An annuity converts money into guaranteed income for a specified period. Depending on the type of annuity you choose, you may receive payments for a few years or for the rest of your life.
Annuities are typically sold by licensed life insurance agents who work with or for banks or brokerage firms. There are various types of annuities, each tailored to meet your specific needs and preferences. For example:
- Deferred annuity: A deferred annuity involves making a lump-sum payment or a series of payments that grow over time. Deferred annuities are popular among those planning for retirement.
- Fixed annuity: This type of annuity provides a guaranteed, fixed rate of return for a specific period.
- Immediate annuity: As the name implies, you make a lump-sum payment and begin receiving payments within a year.
- Indexed annuity: An indexed annuity links your earnings to a market index (like the S&P 500). You get the potential for higher returns and some protection against market downturns.
- Variable annuity: You invest in "sub-accounts," similar to mutual funds. Returns fluctuate based on market performance.
Each type of annuity offers its own pros and cons. In general, here are the good and not-so-good features of annuities:
Pros of annuities
- Guaranteed income: One thing that draws people to annuities is the stable and predictable income they provide for a specified period. Annuities are particularly popular among those seeking to secure financial stability in retirement.
- Customization: Some annuities have optional features such as inflation protection or various payout structures.
- Tax benefits: Earnings on the money you invest in an annuity grow tax-deferred until they're withdrawn (much as with a 401(k) or traditional IRA). This can be beneficial for long-term growth.
- Protection: Fixed annuities protect against market fluctuations by providing a guaranteed return. For the conservative investor, a fixed annuity may be the ideal choice.
- Estate planning: It's possible to structure an annuity so that it can be passed to beneficiaries, a benefit that can aid in your estate planning.
- Extra security: If you're concerned that you may outlive your savings, an annuity can help by providing income for life.
Cons of annuities
- High fees: One of the most significant drawbacks of annuities is the number of fees they charge. You may end up paying management fees, mortality charges, policy surrender fees, and other additional costs.

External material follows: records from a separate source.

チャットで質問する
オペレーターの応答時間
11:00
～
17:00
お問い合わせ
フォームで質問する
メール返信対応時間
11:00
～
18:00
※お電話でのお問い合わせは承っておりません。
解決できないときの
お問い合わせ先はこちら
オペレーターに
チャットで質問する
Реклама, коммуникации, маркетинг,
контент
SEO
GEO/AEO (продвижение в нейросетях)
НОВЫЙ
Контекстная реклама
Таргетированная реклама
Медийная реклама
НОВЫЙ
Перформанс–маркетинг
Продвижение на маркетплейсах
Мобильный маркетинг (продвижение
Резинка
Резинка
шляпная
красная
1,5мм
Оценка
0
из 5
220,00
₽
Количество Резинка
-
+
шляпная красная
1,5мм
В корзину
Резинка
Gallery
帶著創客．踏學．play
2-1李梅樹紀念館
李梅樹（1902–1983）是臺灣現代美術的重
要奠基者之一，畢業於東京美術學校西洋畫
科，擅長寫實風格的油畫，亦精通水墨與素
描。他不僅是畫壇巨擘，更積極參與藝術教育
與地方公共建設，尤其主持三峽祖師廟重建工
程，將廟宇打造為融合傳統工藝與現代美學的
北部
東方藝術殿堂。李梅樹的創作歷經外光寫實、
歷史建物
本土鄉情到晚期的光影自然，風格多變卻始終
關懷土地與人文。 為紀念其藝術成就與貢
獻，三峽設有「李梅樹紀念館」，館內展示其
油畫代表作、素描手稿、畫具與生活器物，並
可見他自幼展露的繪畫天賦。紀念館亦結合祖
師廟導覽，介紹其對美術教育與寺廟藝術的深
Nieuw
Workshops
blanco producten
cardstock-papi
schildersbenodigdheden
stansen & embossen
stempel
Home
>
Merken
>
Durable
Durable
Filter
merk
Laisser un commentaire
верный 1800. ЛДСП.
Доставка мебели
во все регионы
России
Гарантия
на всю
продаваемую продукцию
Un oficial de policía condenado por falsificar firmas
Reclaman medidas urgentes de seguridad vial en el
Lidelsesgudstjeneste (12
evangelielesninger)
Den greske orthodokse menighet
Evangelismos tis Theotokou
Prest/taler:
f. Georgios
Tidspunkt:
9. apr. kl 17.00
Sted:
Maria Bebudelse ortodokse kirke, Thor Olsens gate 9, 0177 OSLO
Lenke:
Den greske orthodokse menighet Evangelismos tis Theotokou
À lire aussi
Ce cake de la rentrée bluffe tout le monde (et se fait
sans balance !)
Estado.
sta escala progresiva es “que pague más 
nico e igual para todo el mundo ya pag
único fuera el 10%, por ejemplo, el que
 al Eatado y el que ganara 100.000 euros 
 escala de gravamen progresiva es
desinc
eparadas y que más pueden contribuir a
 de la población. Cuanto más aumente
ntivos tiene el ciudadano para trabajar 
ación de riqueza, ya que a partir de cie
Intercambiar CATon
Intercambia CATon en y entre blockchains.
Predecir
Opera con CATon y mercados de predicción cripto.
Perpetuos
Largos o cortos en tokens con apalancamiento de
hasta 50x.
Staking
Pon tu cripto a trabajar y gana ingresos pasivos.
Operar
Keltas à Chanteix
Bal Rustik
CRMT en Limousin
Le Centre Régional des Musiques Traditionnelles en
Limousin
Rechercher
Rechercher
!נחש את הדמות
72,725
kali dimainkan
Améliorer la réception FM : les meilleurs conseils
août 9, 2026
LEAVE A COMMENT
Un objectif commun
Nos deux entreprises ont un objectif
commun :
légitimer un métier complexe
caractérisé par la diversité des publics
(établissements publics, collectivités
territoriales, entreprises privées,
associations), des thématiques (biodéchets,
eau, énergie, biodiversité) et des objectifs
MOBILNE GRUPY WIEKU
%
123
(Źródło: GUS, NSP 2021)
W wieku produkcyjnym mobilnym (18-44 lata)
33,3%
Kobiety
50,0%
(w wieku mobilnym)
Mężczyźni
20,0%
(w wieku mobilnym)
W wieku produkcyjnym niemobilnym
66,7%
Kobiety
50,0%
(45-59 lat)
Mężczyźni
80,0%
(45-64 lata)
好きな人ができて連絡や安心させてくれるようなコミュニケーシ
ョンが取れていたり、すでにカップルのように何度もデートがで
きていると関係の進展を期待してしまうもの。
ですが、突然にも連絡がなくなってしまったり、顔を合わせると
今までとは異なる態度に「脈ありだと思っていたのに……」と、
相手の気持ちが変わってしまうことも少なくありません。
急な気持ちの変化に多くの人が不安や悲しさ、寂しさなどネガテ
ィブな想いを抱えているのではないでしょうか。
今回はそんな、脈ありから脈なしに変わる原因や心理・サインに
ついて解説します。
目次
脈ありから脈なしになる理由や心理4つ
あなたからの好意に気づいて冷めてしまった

- Complexity: There's no denying that annuities can be a complex financial product. There are numerous options, terms, and conditions, making it challenging to fully understand what you're paying for.
- Inflation risk: It's possible that fixed annuities won't keep pace with inflation. Falling behind inflation erodes your purchasing power over time. One option is to pay more for a policy with inflation protection.
- Tax implications: Like many employer-sponsored retirement plans, withdrawals from an annuity are taxed as ordinary income. You may find that the ordinary income rate for you is higher than the capital gains tax rate associated with other investment vehicles.
- Lack of liquidity: Funds in an annuity may be tied up for decades, depending on when it's purchased. While it's possible to make early withdrawals, doing so typically means incurring a substantial penalty. In an emergency, the ideal situation would be to have other sources of cash.
- Surrender charges: Many annuities charge a surrender fee if you withdraw funds within a specified period (typically during the first five to 10 years). While it's easy to understand why a bank or brokerage wouldn't want you to do that, it does limit access to your money.
Given the pros and cons, it's vital to fully understand an annuity agreement before signing. If you have any questions, your agent can provide clarification.